# EXERCISE DIRECTIONS:
Reproduce each of the rows below word for word, without changing anything.

# ENTRIES PROVIDED:
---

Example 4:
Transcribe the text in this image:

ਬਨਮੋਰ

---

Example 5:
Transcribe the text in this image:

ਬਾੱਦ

# RESULT OF THIS EXERCISE:
---

Example 4:
Transcribe the text in this image:

ਬਨਮੋਰ

---

Example 5:
Transcribe the text in this image:

ਬਾੱਦ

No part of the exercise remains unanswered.